EXERCISE REQUIREMENTS ->
Look through the records, and wherever the string "circumstances" turns up, copy out that line.

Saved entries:
*** Block opens ***

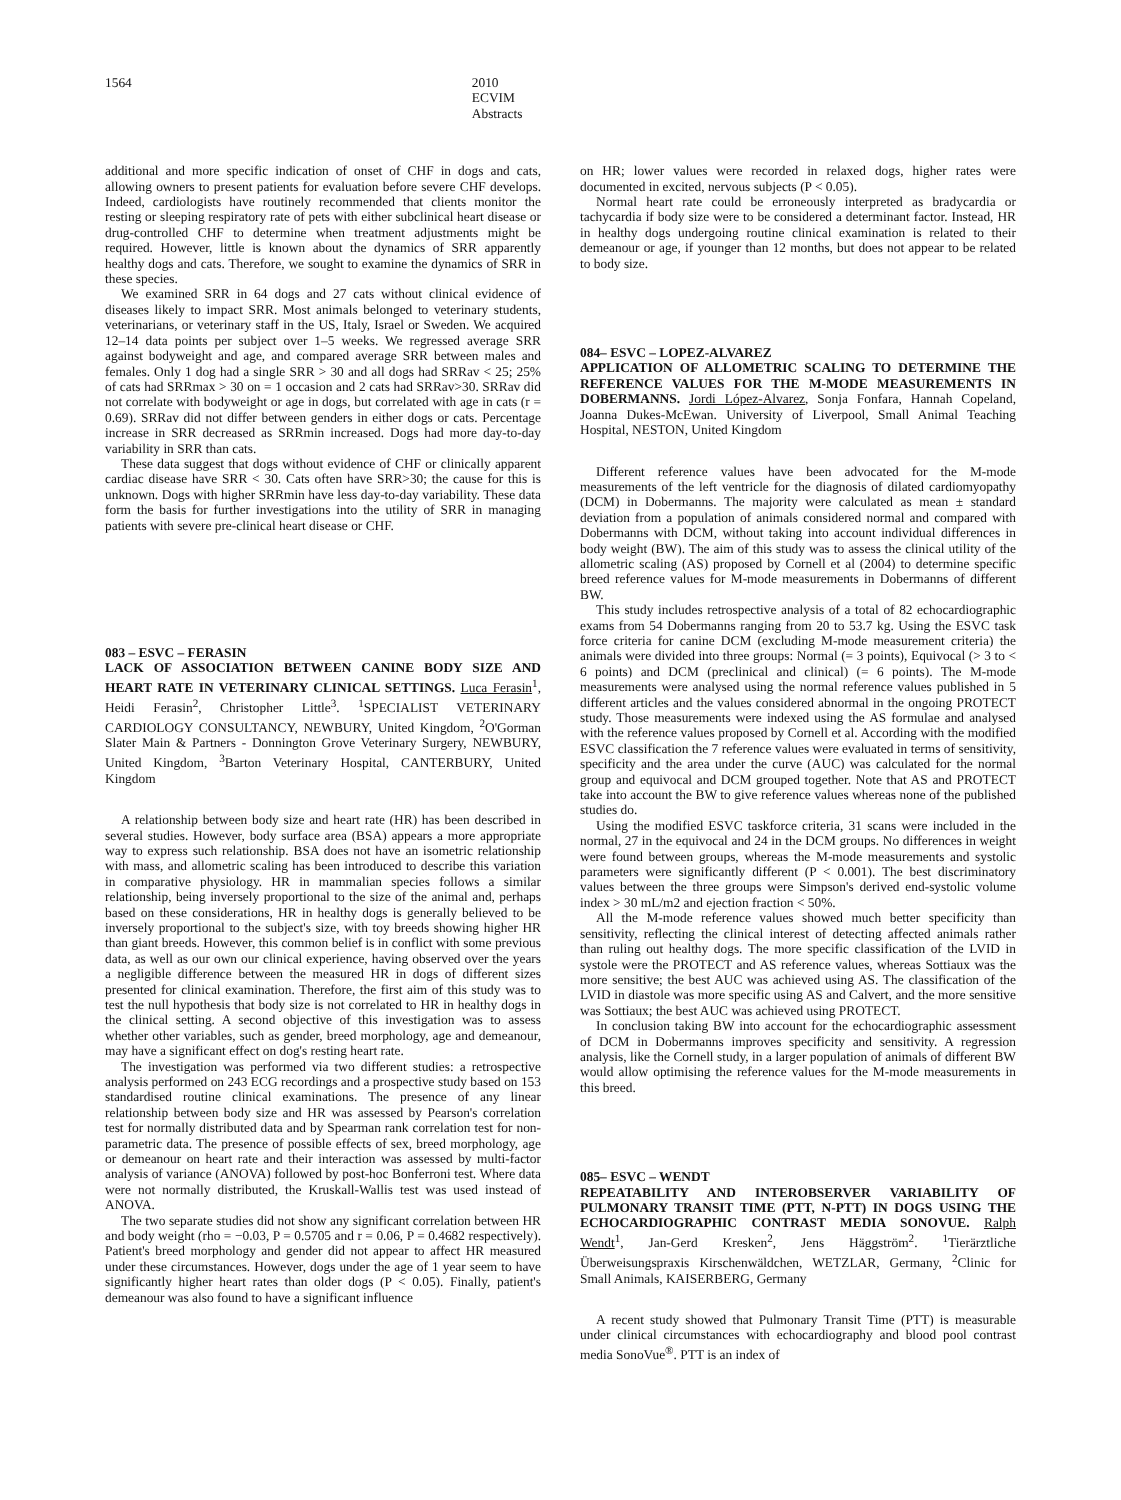1564 2010 ECVIM Abstracts
additional and more specific indication of onset of CHF in dogs and cats, allowing owners to present patients for evaluation before severe CHF develops. Indeed, cardiologists have routinely recommended that clients monitor the resting or sleeping respiratory rate of pets with either subclinical heart disease or drug-controlled CHF to determine when treatment adjustments might be required. However, little is known about the dynamics of SRR apparently healthy dogs and cats. Therefore, we sought to examine the dynamics of SRR in these species.
We examined SRR in 64 dogs and 27 cats without clinical evidence of diseases likely to impact SRR. Most animals belonged to veterinary students, veterinarians, or veterinary staff in the US, Italy, Israel or Sweden. We acquired 12–14 data points per subject over 1–5 weeks. We regressed average SRR against bodyweight and age, and compared average SRR between males and females. Only 1 dog had a single SRR > 30 and all dogs had SRRav < 25; 25% of cats had SRRmax > 30 on = 1 occasion and 2 cats had SRRav>30. SRRav did not correlate with bodyweight or age in dogs, but correlated with age in cats (r = 0.69). SRRav did not differ between genders in either dogs or cats. Percentage increase in SRR decreased as SRRmin increased. Dogs had more day-to-day variability in SRR than cats.
These data suggest that dogs without evidence of CHF or clinically apparent cardiac disease have SRR < 30. Cats often have SRR>30; the cause for this is unknown. Dogs with higher SRRmin have less day-to-day variability. These data form the basis for further investigations into the utility of SRR in managing patients with severe pre-clinical heart disease or CHF.
083 – ESVC – FERASIN
LACK OF ASSOCIATION BETWEEN CANINE BODY SIZE AND HEART RATE IN VETERINARY CLINICAL SETTINGS. Luca Ferasin<sup>1</sup>, Heidi Ferasin<sup>2</sup>, Christopher Little<sup>3</sup>. <sup>1</sup>SPECIALIST VETERINARY CARDIOLOGY CONSULTANCY, NEWBURY, United Kingdom, <sup>2</sup>O'Gorman Slater Main & Partners - Donnington Grove Veterinary Surgery, NEWBURY, United Kingdom, <sup>3</sup>Barton Veterinary Hospital, CANTERBURY, United Kingdom
A relationship between body size and heart rate (HR) has been described in several studies. However, body surface area (BSA) appears a more appropriate way to express such relationship. BSA does not have an isometric relationship with mass, and allometric scaling has been introduced to describe this variation in comparative physiology. HR in mammalian species follows a similar relationship, being inversely proportional to the size of the animal and, perhaps based on these considerations, HR in healthy dogs is generally believed to be inversely proportional to the subject's size, with toy breeds showing higher HR than giant breeds. However, this common belief is in conflict with some previous data, as well as our own our clinical experience, having observed over the years a negligible difference between the measured HR in dogs of different sizes presented for clinical examination. Therefore, the first aim of this study was to test the null hypothesis that body size is not correlated to HR in healthy dogs in the clinical setting. A second objective of this investigation was to assess whether other variables, such as gender, breed morphology, age and demeanour, may have a significant effect on dog's resting heart rate.
The investigation was performed via two different studies: a retrospective analysis performed on 243 ECG recordings and a prospective study based on 153 standardised routine clinical examinations. The presence of any linear relationship between body size and HR was assessed by Pearson's correlation test for normally distributed data and by Spearman rank correlation test for non-parametric data. The presence of possible effects of sex, breed morphology, age or demeanour on heart rate and their interaction was assessed by multi-factor analysis of variance (ANOVA) followed by post-hoc Bonferroni test. Where data were not normally distributed, the Kruskall-Wallis test was used instead of ANOVA.
The two separate studies did not show any significant correlation between HR and body weight (rho = −0.03, P = 0.5705 and r = 0.06, P = 0.4682 respectively). Patient's breed morphology and gender did not appear to affect HR measured under these circumstances. However, dogs under the age of 1 year seem to have significantly higher heart rates than older dogs (P < 0.05). Finally, patient's demeanour was also found to have a significant influence
on HR; lower values were recorded in relaxed dogs, higher rates were documented in excited, nervous subjects (P < 0.05).
Normal heart rate could be erroneously interpreted as bradycardia or tachycardia if body size were to be considered a determinant factor. Instead, HR in healthy dogs undergoing routine clinical examination is related to their demeanour or age, if younger than 12 months, but does not appear to be related to body size.
084– ESVC – LOPEZ-ALVAREZ
APPLICATION OF ALLOMETRIC SCALING TO DETERMINE THE REFERENCE VALUES FOR THE M-MODE MEASUREMENTS IN DOBERMANNS. Jordi López-Alvarez, Sonja Fonfara, Hannah Copeland, Joanna Dukes-McEwan. University of Liverpool, Small Animal Teaching Hospital, NESTON, United Kingdom
Different reference values have been advocated for the M-mode measurements of the left ventricle for the diagnosis of dilated cardiomyopathy (DCM) in Dobermanns. The majority were calculated as mean ± standard deviation from a population of animals considered normal and compared with Dobermanns with DCM, without taking into account individual differences in body weight (BW). The aim of this study was to assess the clinical utility of the allometric scaling (AS) proposed by Cornell et al (2004) to determine specific breed reference values for M-mode measurements in Dobermanns of different BW.
This study includes retrospective analysis of a total of 82 echocardiographic exams from 54 Dobermanns ranging from 20 to 53.7 kg. Using the ESVC task force criteria for canine DCM (excluding M-mode measurement criteria) the animals were divided into three groups: Normal (= 3 points), Equivocal (> 3 to < 6 points) and DCM (preclinical and clinical) (= 6 points). The M-mode measurements were analysed using the normal reference values published in 5 different articles and the values considered abnormal in the ongoing PROTECT study. Those measurements were indexed using the AS formulae and analysed with the reference values proposed by Cornell et al. According with the modified ESVC classification the 7 reference values were evaluated in terms of sensitivity, specificity and the area under the curve (AUC) was calculated for the normal group and equivocal and DCM grouped together. Note that AS and PROTECT take into account the BW to give reference values whereas none of the published studies do.
Using the modified ESVC taskforce criteria, 31 scans were included in the normal, 27 in the equivocal and 24 in the DCM groups. No differences in weight were found between groups, whereas the M-mode measurements and systolic parameters were significantly different (P < 0.001). The best discriminatory values between the three groups were Simpson's derived end-systolic volume index > 30 mL/m2 and ejection fraction < 50%.
All the M-mode reference values showed much better specificity than sensitivity, reflecting the clinical interest of detecting affected animals rather than ruling out healthy dogs. The more specific classification of the LVID in systole were the PROTECT and AS reference values, whereas Sottiaux was the more sensitive; the best AUC was achieved using AS. The classification of the LVID in diastole was more specific using AS and Calvert, and the more sensitive was Sottiaux; the best AUC was achieved using PROTECT.
In conclusion taking BW into account for the echocardiographic assessment of DCM in Dobermanns improves specificity and sensitivity. A regression analysis, like the Cornell study, in a larger population of animals of different BW would allow optimising the reference values for the M-mode measurements in this breed.
085– ESVC – WENDT
REPEATABILITY AND INTEROBSERVER VARIABILITY OF PULMONARY TRANSIT TIME (PTT, N-PTT) IN DOGS USING THE ECHOCARDIOGRAPHIC CONTRAST MEDIA SONOVUE. Ralph Wendt<sup>1</sup>, Jan-Gerd Kresken<sup>2</sup>, Jens Häggström<sup>2</sup>. <sup>1</sup>Tierärztliche Überweisungspraxis Kirschenwäldchen, WETZLAR, Germany, <sup>2</sup>Clinic for Small Animals, KAISERBERG, Germany
A recent study showed that Pulmonary Transit Time (PTT) is measurable under clinical circumstances with echocardiography and blood pool contrast media SonoVue<sup>®</sup>. PTT is an index of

*** Block closes ***

RESPONSE AREA ->
The two separate studies did not show any significant correlation between HR and body weight (rho = −0.03, P = 0.5705 and r = 0.06, P = 0.4682 respectively). Patient's breed morphology and gender did not appear to affect HR measured under these circumstances. However, dogs under the age of 1 year seem to have significantly higher heart rates than older dogs (P < 0.05). Finally, patient's demeanour was also found to have a significant influence
A recent study showed that Pulmonary Transit Time (PTT) is measurable under clinical circumstances with echocardiography and blood pool contrast media SonoVue<sup>®</sup>. PTT is an index of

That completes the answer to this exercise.